For the first time Joyce saw Nicholas smile fully. “Well, isn’t that nice. Thank you for that kind offer. I don’t know if I feel ready to do it but… I’ve been preparing these things for years, like everyone…”
“It’s been my pleasure,” she said, piling her books and papers, “You have talent, experience, you read well. Fundamentally,” she found herself saying for the first time, “Writing is about giving to others. I know in this day and age of over-publication it sounds a bit inane, but…”
Nicholas laughed shortly, “You mean writing poetry is not about becoming rich and famous?”
“Face it,” Joyce said, picking up her things and walking toward the door, “Like everyone else, you want to be heard.”
As the weeks transpired Joyce found herself a little lighter; she knew that it wouldn’t make any difference to Sam, but somehow it made it a little easier to understand that he would not want her to miss anything significant. Her class was alive in a way it had not been for many years. Even the older women were preparing stories and poems that meant something to them, that grew from risk rather than attempts at safety.
One class Nicholas read a poem about a woman he had loved. He believed she loved him too but then there were complications, reservations. He gave his heart fully but it was not received and so existed in this nether land where love is offered but only a shadow of it meets with the other. The heart is forever suspended there, out in the open, vulnerable, doomed.

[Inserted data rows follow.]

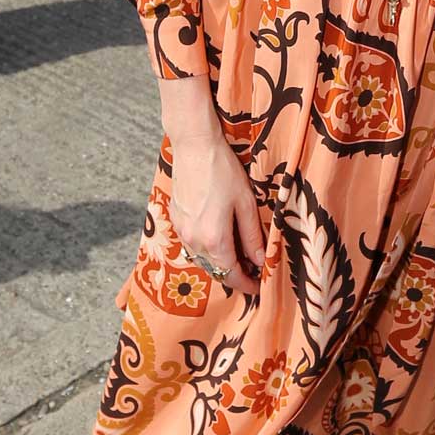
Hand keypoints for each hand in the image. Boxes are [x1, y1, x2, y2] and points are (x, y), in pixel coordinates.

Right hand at [168, 132, 263, 297]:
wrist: (194, 147)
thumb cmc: (223, 171)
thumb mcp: (245, 203)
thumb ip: (252, 235)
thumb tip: (260, 260)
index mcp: (214, 239)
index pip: (230, 275)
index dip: (246, 285)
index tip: (258, 287)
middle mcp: (194, 240)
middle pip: (214, 270)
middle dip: (233, 275)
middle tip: (252, 272)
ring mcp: (181, 231)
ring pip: (201, 259)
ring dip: (218, 263)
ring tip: (237, 256)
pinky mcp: (175, 220)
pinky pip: (191, 245)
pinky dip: (206, 249)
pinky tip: (218, 238)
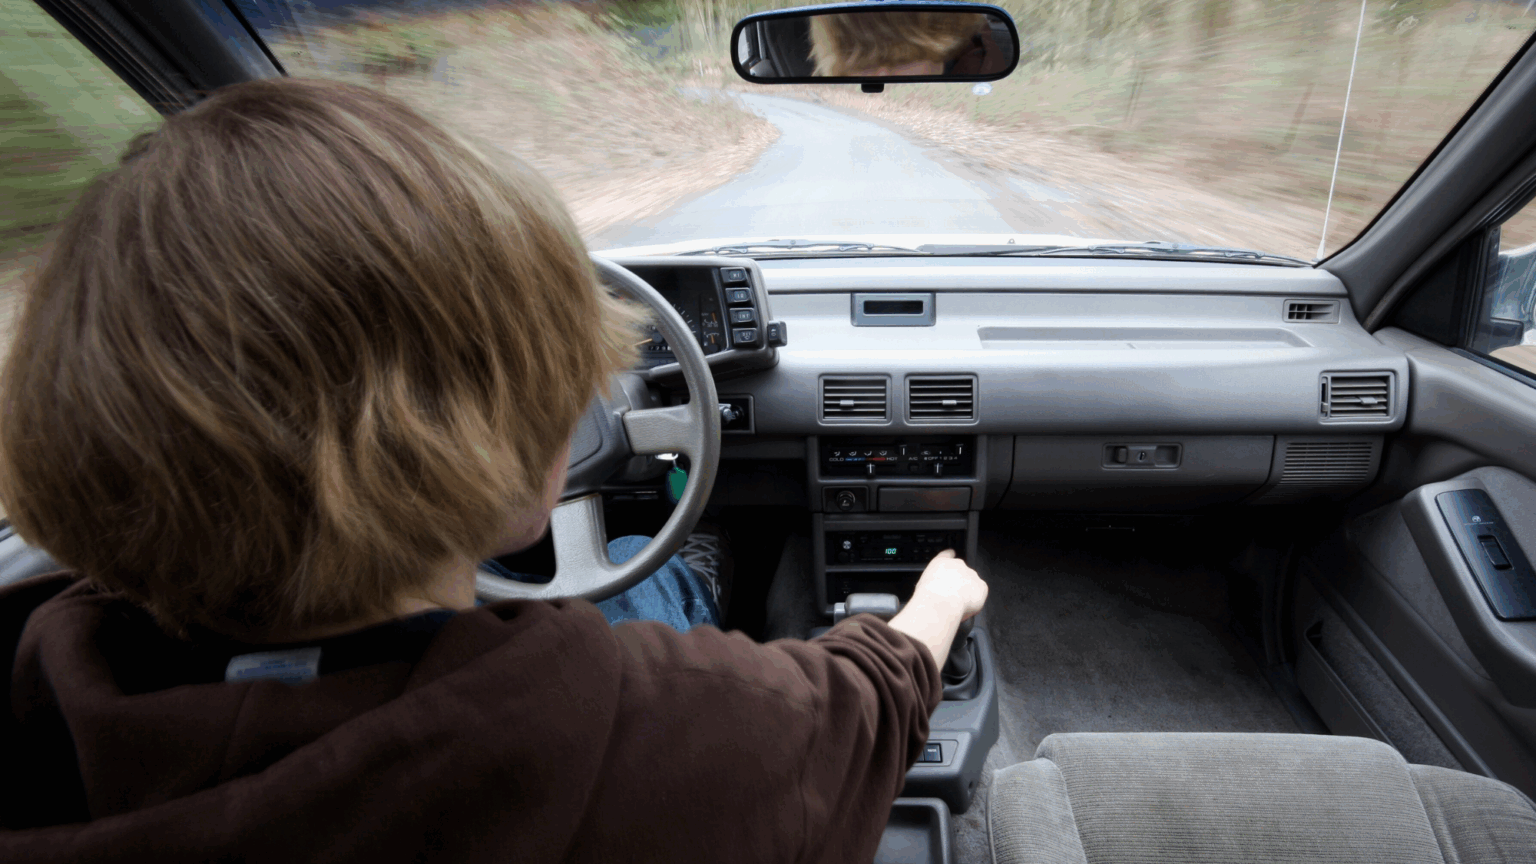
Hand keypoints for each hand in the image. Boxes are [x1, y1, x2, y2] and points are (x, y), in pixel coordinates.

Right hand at [886, 550, 986, 669]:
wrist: (941, 601)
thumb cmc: (927, 595)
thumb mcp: (920, 586)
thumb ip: (928, 583)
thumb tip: (927, 592)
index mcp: (941, 562)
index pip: (948, 555)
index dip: (950, 559)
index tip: (952, 560)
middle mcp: (958, 565)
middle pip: (961, 571)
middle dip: (958, 582)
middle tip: (951, 597)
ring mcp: (971, 575)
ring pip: (971, 583)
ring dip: (967, 591)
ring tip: (957, 605)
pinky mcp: (981, 586)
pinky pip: (980, 592)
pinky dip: (976, 600)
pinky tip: (967, 607)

Some of the women wept after he finished reading the poem, having gotten beyond the gender thing. One winter night Joyce decided to take the subway in to avoid having to drive back at night. When class was over she asked Nicholas to wait for a moment; when they were alone she told him that the poetry conference was in a few weeks and asked whether he would be reading.
He looked a bit more puffy than usual. He dropped his head then looked at Joyce.
“I won’t be reading at the conference, Joyce. I’ve been wanting to let you know.” He hesitated. ”I’ve been diagnosed with pancreatic cancer. Stage four. It’s metastasized to the bone and brain… This is my last class.”
Joyce had difficulty breathing. Something erupted in her, unknown and unknowable.
“I want to thank you for all you’ve done… I was only able to get started,” Nicholas went on, “I wanted to tell the class, but I just didn’t have it in me.” He looked at Joyce again, “I know it was hard having me in the class. It was great for a while…”
Joyce had recovered enough to speak. “I’m so sorry, Nicholas. Is there anything I can do? Of course you’re welcome to read at the conference anyway… if you can…”
“No,” he said shaking his head as he leaned with both hands on the table, “I can’t do the dying poet thing, with the mandatory applause at my courage and sacrifice.” He gave a small laugh. “Not that.”
On the way home on the subway Joyce found her heart pounding. She wondered if she had done the right thing, for him, for all of it. Tears were streaming down her face. A man in a suit approached her and asked her if she was alright and if he could do anything to help.
“No, no” she said, looking up at him through glistening eyes, “It’s just the way is it.”
He nodded, backing away across the car.
Two months later, after reading Nicholas’s obituary in the paper, Joyce did read Nicholas’ poetry at the conference. She talked a little about him and read a selection of his work, including the poem about almost being loved. The audience, just as he predicted, applauded dutifully and commented with forced smiles about the quality of the work, but no one asked to see it or hear it again.